The reaction of some leading companies to the never-ending bad news is akin to that of frightened rabbits caught in the headlights of an oncoming car. They freeze and wait for some external assistance.
However, rather than simply relying on government action, surely companies could be doing more to get the country out of recession and at the same time position themselves to take full advantage of the improved economic environment when it arrives.
Too many of our companies are content to enjoy the benefits of the good times and to endure the hardships of the bad times - hoping that they will survive from one month to another.
At the heart of this unimaginative attitude is the British obsession with balance sheets and profit and loss accounts: as if the financial perspective were the only measure of a company's performance.
In fact, it gives only one part of the overall picture of a company's performance.
It does not, for example, indicate the reasons for the company's performance or how well equipped it is to grow and adapt to a changing political and business environment - whether it be the opening of new markets in Eastern Europe, the advances in information technology or the onset of a recession.
One sentence from the first business prospectus published in 1946 by Sony is a lesson for all British companies. It read: 'We shall create unique products.' Sony has achieved its worldwide reputation for innovation and reliability because it has indeed consistently created 'unique products' that consumers want to buy.

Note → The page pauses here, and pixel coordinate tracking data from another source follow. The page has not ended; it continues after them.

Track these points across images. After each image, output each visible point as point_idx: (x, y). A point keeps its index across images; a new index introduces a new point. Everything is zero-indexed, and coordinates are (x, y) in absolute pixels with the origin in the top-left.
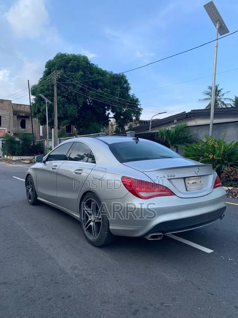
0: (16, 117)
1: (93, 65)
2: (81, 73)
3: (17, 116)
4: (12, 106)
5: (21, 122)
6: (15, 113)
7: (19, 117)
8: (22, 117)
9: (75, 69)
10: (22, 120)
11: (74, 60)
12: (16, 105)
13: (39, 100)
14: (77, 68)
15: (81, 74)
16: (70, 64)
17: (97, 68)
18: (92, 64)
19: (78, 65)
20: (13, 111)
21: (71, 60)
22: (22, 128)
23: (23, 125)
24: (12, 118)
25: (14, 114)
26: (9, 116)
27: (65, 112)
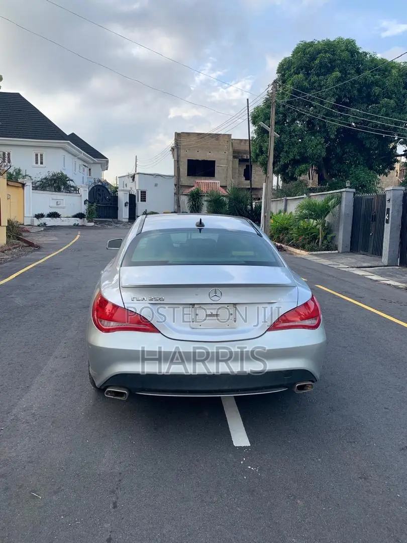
0: (237, 161)
1: (366, 54)
2: (337, 74)
3: (239, 160)
4: (232, 143)
5: (245, 170)
6: (236, 154)
7: (242, 161)
8: (247, 160)
9: (327, 69)
10: (246, 165)
11: (325, 52)
12: (238, 141)
13: (262, 132)
14: (330, 65)
15: (336, 77)
16: (317, 62)
17: (373, 60)
18: (364, 53)
19: (331, 61)
20: (234, 152)
21: (319, 52)
22: (246, 180)
23: (248, 175)
24: (231, 163)
25: (234, 157)
26: (226, 161)
27: (302, 151)
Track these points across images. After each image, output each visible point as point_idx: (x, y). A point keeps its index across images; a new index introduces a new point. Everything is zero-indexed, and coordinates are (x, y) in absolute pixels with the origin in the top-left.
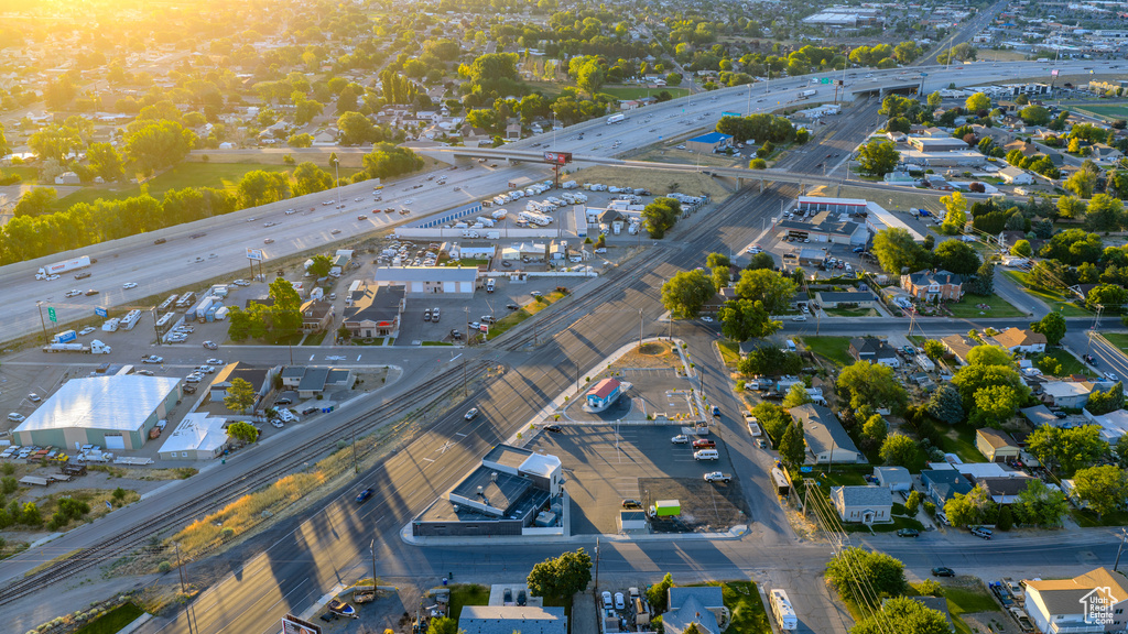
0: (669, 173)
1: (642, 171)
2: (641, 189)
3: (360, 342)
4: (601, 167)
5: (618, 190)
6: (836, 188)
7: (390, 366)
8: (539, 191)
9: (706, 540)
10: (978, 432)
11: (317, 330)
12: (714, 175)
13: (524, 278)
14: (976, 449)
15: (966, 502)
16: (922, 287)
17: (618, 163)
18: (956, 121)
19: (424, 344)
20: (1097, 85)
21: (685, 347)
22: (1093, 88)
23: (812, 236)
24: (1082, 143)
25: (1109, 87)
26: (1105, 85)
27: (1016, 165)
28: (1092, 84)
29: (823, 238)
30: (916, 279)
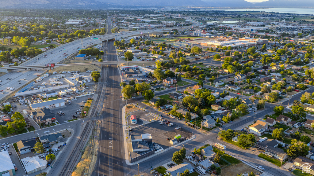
0: (82, 66)
1: (74, 66)
2: (77, 71)
3: (48, 126)
4: (61, 67)
5: (70, 72)
6: (127, 64)
7: (67, 129)
8: (48, 76)
9: (191, 140)
10: (212, 106)
11: (29, 126)
12: (95, 65)
13: (75, 98)
14: (212, 109)
15: (227, 117)
16: (170, 81)
17: (66, 65)
18: (132, 46)
19: (69, 121)
20: (151, 35)
21: (138, 105)
22: (150, 36)
23: (133, 75)
24: (163, 48)
25: (154, 35)
26: (153, 35)
27: (155, 54)
28: (150, 35)
29: (136, 75)
30: (167, 80)
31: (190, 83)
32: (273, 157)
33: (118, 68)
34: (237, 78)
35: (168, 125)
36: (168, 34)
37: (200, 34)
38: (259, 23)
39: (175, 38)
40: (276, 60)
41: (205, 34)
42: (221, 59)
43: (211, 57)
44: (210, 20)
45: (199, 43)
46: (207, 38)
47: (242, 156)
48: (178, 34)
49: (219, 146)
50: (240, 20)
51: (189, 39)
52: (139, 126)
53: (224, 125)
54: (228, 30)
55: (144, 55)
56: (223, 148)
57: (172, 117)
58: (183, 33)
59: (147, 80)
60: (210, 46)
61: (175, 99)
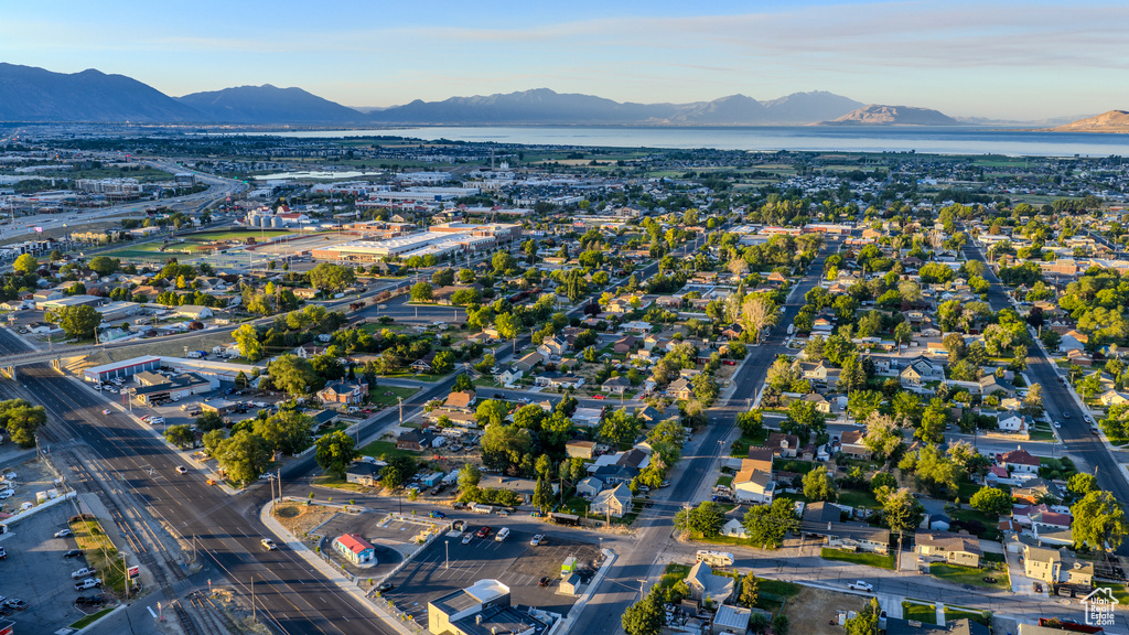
9: (609, 568)
10: (567, 446)
13: (5, 530)
15: (655, 469)
19: (80, 625)
20: (81, 236)
21: (313, 497)
22: (78, 240)
23: (174, 394)
24: (187, 279)
25: (95, 236)
26: (89, 235)
27: (176, 304)
28: (74, 236)
29: (185, 392)
30: (338, 390)
31: (417, 390)
32: (859, 550)
33: (70, 377)
34: (549, 351)
35: (497, 538)
36: (149, 228)
37: (278, 222)
38: (436, 176)
39: (191, 240)
40: (599, 284)
41: (295, 220)
42: (437, 298)
43: (394, 293)
44: (257, 170)
45: (303, 253)
46: (308, 231)
47: (785, 569)
48: (189, 227)
49: (711, 560)
50: (364, 167)
51: (251, 241)
52: (397, 568)
53: (654, 496)
54: (361, 203)
55: (128, 313)
56: (725, 563)
57: (477, 510)
58: (205, 219)
59: (250, 402)
60: (351, 258)
61: (422, 448)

Many British manufacturers of cars, motorcycles and word processors have for a period produced products that were indeed innovative and commercially successful. But these companies were eventually overtaken by overseas competitors because the managers did not take their eyes off the 'bottom line' and did not, therefore, have a vision or strategy for the future.
In addition, they did not have access to all relevant information needed for a comprehensive view of a company's performance.
Without this, managers are unable to see change coming or to exploit the new opportunities that are created. So what set of measures provides a comprehensive view of a business?
The answer is the 'balanced business scorecard'.
This includes the financial perspective, as represented by the balance sheet and profit and loss account.
But this is linked to other factors critical to a company's success - how the customer sees the business, which business processes contribute to the value obtained by customers, and how the business can improve and grow.
The balanced business scorecard has been likened to the dials and indicators of an aircraft cockpit. In order to navigate and fly an aircraft, pilots need detailed information on fuel, air speed, altitude, bearing destination and other indicators that summarise the current and predicted environmental conditions.
To rely on one instrument could be fatal.
In the same way, managing an organisation requires being able to view performance in several areas simultaneously.
The scorecard enables all the essential information to be included in a single management report and helps a company to look - and move - forwards instead of backwards.
This information may, of course, lead to some difficult decisions being taken. Myths - 'this product cannot be discontinued' or 'that's the way we've always done things' - may have to be unmade; symbols - chauffeurs; segregated dining rooms - may have to disappear. And the workforce may have to alter its behaviour and traditional work patterns.
All of these changes can only be successfully made if everyone is informed of - and understands - the company's vision and strategy. In this way a shared set of goals is developed. Otherwise resources are wasted and new problems created.
British companies have traditionally made changes only when they have been forced on them - usually because of short-term financial reasons.
But, if our companies wish to come out of the recession as quickly as possible and be in a position to compete successfully within the European single market and elsewhere, changes have to be made now.
These must be based on the strong foundation of a strategy for the future and measures that give a total picture of a company's progress.
If company managers and executives do not respond positively and imaginatively to the challenges of competitors, they will not only have betrayed their shareholders and employees, but all of us who expect them to make a significant contribution to the wealth of the country.
David Bishop is president of the Chartered Association of Certified Accountants.